**THE TASK**
Report all lines from the entries below in which "Aputsiaq" appears.

***** MATERIAL TO PROCESS

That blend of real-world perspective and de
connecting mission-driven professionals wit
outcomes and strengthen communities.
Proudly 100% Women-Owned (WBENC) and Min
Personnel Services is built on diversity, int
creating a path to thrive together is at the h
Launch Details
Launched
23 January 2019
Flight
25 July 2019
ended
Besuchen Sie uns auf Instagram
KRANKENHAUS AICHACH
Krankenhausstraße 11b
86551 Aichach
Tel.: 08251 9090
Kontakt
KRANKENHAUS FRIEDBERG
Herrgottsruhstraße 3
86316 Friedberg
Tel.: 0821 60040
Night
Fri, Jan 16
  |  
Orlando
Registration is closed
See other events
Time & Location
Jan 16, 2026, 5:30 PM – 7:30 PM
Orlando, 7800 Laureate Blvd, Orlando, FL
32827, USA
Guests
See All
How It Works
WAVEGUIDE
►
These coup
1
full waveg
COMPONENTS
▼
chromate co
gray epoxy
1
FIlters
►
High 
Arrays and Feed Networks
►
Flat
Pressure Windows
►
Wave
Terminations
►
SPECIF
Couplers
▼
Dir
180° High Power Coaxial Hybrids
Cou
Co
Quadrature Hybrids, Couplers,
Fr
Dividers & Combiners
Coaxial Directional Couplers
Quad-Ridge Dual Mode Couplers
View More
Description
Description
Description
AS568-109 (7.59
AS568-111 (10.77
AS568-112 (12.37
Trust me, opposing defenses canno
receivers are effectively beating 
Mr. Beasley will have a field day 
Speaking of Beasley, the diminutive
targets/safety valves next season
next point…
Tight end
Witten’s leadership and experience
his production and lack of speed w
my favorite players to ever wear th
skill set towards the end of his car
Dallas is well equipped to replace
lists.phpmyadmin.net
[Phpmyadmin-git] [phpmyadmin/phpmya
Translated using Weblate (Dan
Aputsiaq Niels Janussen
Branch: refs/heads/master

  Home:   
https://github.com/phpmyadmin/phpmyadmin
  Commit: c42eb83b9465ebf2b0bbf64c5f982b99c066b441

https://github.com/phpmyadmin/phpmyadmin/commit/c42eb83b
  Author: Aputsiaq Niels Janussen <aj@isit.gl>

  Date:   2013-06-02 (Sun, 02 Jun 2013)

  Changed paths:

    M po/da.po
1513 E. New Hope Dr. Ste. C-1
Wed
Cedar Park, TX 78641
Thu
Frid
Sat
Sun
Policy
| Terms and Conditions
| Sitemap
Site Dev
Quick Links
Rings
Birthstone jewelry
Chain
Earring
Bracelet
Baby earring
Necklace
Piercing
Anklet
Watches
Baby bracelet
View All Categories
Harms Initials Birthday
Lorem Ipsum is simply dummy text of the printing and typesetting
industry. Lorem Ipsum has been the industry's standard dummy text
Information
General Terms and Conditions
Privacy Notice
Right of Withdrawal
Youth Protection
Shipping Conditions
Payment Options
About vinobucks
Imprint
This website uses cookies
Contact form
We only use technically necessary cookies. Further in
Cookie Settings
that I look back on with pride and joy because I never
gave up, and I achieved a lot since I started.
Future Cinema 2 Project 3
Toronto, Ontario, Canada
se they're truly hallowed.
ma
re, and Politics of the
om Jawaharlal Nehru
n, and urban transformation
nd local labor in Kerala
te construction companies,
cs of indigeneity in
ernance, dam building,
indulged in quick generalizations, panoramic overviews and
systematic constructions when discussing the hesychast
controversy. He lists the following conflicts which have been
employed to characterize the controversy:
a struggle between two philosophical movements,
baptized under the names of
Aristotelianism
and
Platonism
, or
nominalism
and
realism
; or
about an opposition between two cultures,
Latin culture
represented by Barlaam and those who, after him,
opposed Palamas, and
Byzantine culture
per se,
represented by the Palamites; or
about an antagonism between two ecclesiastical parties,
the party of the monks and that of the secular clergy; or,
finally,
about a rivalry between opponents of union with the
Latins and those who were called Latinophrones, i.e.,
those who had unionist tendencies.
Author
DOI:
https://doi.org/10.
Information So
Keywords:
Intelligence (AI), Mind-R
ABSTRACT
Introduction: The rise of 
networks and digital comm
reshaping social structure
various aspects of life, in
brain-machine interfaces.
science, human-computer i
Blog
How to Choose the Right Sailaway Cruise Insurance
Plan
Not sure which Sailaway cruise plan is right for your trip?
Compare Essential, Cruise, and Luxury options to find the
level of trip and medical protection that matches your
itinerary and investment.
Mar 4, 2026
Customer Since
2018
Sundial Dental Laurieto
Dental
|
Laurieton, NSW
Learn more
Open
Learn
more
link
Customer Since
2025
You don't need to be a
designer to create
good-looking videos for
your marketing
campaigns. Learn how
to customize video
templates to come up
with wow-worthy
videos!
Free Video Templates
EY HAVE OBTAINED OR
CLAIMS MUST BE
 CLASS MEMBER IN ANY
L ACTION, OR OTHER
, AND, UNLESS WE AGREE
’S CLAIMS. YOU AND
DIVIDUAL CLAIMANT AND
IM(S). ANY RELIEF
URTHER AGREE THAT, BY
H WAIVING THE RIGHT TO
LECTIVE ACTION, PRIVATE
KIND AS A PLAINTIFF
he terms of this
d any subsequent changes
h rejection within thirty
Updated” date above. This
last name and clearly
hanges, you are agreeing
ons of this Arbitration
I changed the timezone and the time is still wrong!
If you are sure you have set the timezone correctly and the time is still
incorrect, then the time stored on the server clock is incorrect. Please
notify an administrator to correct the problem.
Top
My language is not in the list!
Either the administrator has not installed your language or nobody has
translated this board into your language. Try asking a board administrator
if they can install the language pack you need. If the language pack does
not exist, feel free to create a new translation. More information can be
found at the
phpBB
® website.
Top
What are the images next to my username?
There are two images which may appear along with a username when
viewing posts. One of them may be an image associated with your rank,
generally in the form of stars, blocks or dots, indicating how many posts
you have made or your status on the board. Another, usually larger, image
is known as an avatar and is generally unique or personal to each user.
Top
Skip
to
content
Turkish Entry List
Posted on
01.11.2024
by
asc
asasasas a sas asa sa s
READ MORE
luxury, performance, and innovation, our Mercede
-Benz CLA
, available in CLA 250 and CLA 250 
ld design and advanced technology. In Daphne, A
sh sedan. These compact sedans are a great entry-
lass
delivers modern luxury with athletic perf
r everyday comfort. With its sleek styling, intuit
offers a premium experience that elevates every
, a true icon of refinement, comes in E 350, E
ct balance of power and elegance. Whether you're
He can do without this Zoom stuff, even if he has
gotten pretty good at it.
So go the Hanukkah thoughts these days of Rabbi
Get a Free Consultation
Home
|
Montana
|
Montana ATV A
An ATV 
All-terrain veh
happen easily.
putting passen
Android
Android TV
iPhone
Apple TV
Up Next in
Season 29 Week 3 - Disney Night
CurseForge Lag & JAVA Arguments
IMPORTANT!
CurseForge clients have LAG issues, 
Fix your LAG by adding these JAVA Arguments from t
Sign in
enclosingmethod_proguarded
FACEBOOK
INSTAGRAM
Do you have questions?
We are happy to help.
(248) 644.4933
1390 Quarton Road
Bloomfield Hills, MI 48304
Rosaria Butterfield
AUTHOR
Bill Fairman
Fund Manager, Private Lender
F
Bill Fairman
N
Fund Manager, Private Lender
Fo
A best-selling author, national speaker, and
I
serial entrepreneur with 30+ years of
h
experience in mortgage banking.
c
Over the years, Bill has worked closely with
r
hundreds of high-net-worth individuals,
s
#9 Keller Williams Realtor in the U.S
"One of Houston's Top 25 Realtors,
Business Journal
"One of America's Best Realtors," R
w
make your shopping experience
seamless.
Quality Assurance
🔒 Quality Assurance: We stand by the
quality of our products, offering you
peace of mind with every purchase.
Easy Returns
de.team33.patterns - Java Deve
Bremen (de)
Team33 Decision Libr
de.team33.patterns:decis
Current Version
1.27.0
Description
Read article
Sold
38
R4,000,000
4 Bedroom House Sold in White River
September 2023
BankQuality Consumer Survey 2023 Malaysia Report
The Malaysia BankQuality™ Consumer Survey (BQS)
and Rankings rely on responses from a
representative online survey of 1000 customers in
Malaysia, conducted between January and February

**********

**OUTPUT FOR THIS TASK**
Aputsiaq Niels Janussen
  Author: Aputsiaq Niels Janussen <aj@isit.gl>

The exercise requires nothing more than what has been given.